Transcribed page contents:
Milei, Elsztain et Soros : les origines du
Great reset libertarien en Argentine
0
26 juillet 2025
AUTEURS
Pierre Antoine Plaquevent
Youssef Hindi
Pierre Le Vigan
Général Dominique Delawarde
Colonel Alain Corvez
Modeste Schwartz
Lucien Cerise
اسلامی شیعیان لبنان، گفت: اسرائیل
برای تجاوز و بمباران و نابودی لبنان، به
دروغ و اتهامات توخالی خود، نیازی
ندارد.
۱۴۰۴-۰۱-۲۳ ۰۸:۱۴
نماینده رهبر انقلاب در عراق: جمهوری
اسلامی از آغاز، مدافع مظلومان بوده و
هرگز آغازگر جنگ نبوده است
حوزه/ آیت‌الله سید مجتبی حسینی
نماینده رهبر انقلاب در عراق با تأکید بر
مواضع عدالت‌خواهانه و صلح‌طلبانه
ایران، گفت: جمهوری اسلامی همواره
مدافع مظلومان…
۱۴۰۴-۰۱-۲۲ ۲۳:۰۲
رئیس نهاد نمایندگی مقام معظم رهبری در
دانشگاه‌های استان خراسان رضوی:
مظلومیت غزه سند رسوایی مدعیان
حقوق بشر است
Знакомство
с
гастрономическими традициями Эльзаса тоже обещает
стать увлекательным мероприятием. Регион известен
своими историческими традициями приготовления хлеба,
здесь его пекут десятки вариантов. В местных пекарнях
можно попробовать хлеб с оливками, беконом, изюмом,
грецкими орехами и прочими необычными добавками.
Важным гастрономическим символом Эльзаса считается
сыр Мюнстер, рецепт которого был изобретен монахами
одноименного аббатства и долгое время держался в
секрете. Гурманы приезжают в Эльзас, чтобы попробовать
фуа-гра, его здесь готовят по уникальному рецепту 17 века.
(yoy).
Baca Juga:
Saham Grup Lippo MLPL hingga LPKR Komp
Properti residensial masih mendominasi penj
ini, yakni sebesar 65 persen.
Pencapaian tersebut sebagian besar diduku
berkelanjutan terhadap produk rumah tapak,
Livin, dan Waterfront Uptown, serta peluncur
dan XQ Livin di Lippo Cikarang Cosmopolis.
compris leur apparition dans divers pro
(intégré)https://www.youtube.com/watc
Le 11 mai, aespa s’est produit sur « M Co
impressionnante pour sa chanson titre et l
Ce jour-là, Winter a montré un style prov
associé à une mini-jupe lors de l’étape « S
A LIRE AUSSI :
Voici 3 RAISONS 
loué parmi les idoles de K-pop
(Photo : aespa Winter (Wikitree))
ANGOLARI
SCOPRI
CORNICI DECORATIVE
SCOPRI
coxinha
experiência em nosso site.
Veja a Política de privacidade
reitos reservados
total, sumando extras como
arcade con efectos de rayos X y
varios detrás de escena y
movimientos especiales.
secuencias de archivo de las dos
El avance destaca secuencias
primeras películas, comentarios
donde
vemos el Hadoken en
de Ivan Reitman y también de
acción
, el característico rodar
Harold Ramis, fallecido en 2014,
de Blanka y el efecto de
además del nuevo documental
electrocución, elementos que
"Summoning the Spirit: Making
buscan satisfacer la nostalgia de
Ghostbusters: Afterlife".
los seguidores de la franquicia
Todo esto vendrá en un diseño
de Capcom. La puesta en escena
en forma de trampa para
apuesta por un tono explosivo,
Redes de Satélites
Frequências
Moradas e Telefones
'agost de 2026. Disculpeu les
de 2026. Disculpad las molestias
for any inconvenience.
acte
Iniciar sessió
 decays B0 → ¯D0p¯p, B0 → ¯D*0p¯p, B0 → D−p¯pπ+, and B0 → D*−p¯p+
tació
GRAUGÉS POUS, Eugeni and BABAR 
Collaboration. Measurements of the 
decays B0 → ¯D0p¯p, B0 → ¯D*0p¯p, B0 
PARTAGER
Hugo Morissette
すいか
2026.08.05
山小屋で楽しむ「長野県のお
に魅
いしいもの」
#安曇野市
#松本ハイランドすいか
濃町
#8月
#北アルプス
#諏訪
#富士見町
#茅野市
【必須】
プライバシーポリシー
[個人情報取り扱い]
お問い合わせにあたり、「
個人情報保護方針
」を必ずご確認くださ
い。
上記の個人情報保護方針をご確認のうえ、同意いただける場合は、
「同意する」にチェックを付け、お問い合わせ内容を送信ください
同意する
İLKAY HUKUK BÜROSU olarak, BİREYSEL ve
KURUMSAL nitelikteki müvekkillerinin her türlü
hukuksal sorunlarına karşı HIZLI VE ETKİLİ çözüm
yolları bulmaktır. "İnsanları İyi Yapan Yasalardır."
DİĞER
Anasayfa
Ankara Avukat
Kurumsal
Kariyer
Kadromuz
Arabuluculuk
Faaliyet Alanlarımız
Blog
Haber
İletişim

### What the task requires
Examine the records and report how many lines contain the string "secuencias". Only the number should be given.

### Answer to this problem
2